WHAT YOU SHOULD DO: Tally how many lines in the items below contain the string "whiskers", treating uppercase and lowercase as different. Reply with the number alone.

Images of plotted data:
· · · · ·
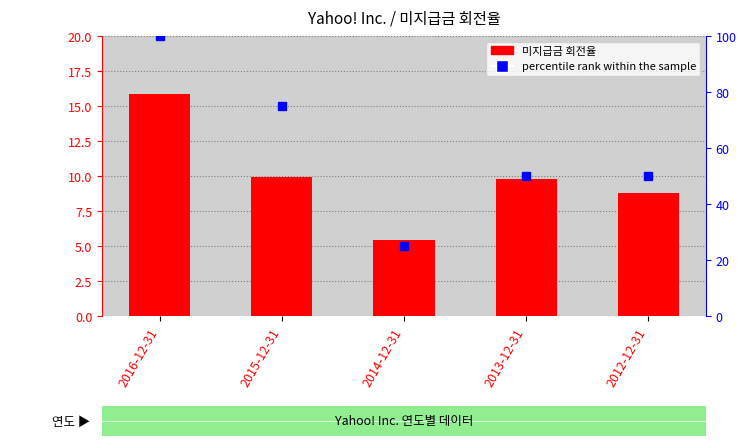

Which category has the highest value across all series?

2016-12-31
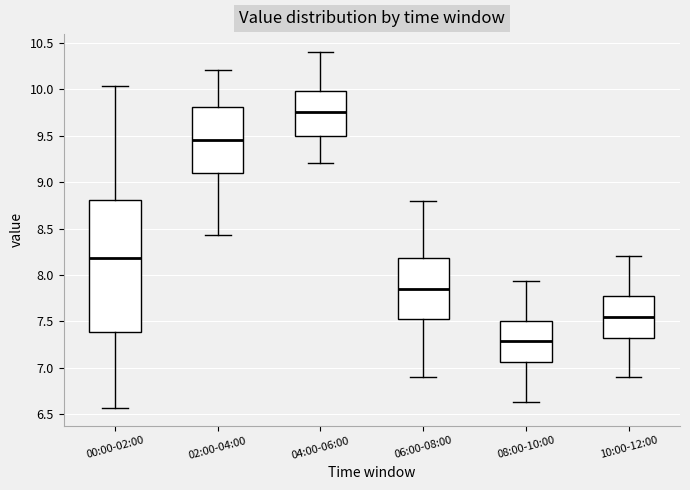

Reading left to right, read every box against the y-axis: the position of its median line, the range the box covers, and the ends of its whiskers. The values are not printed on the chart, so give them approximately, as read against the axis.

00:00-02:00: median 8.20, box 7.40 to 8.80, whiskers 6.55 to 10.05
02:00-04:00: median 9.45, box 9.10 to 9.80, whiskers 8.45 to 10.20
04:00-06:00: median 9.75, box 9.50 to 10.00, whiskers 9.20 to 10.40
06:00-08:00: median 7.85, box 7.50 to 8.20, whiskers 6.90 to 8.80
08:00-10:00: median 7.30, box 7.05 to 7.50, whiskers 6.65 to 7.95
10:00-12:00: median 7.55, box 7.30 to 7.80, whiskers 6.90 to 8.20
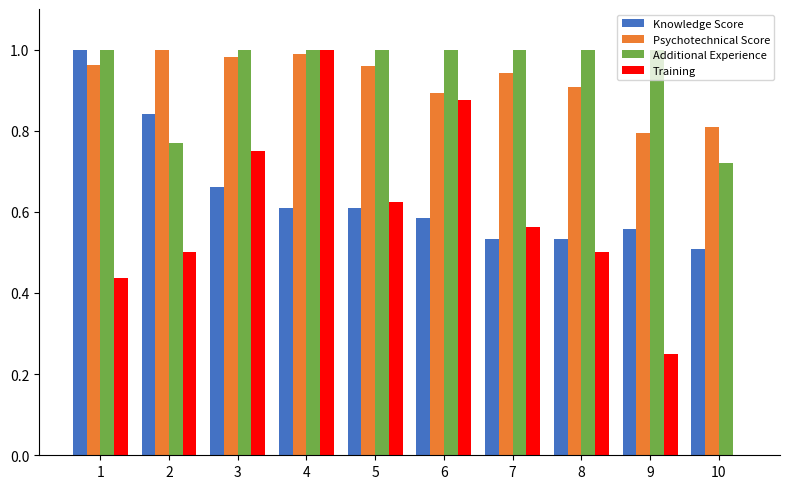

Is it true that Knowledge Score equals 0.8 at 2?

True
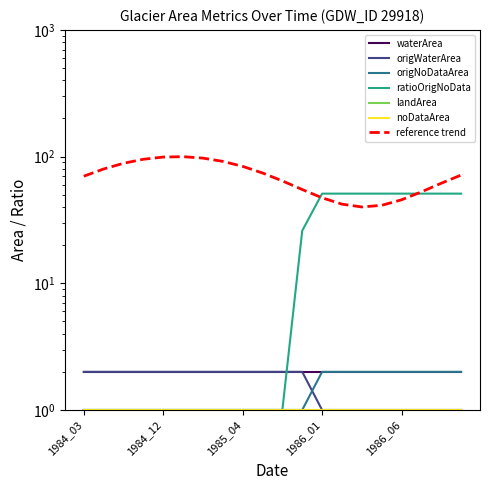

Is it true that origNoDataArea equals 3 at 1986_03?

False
· · · · ·
REPLY: 7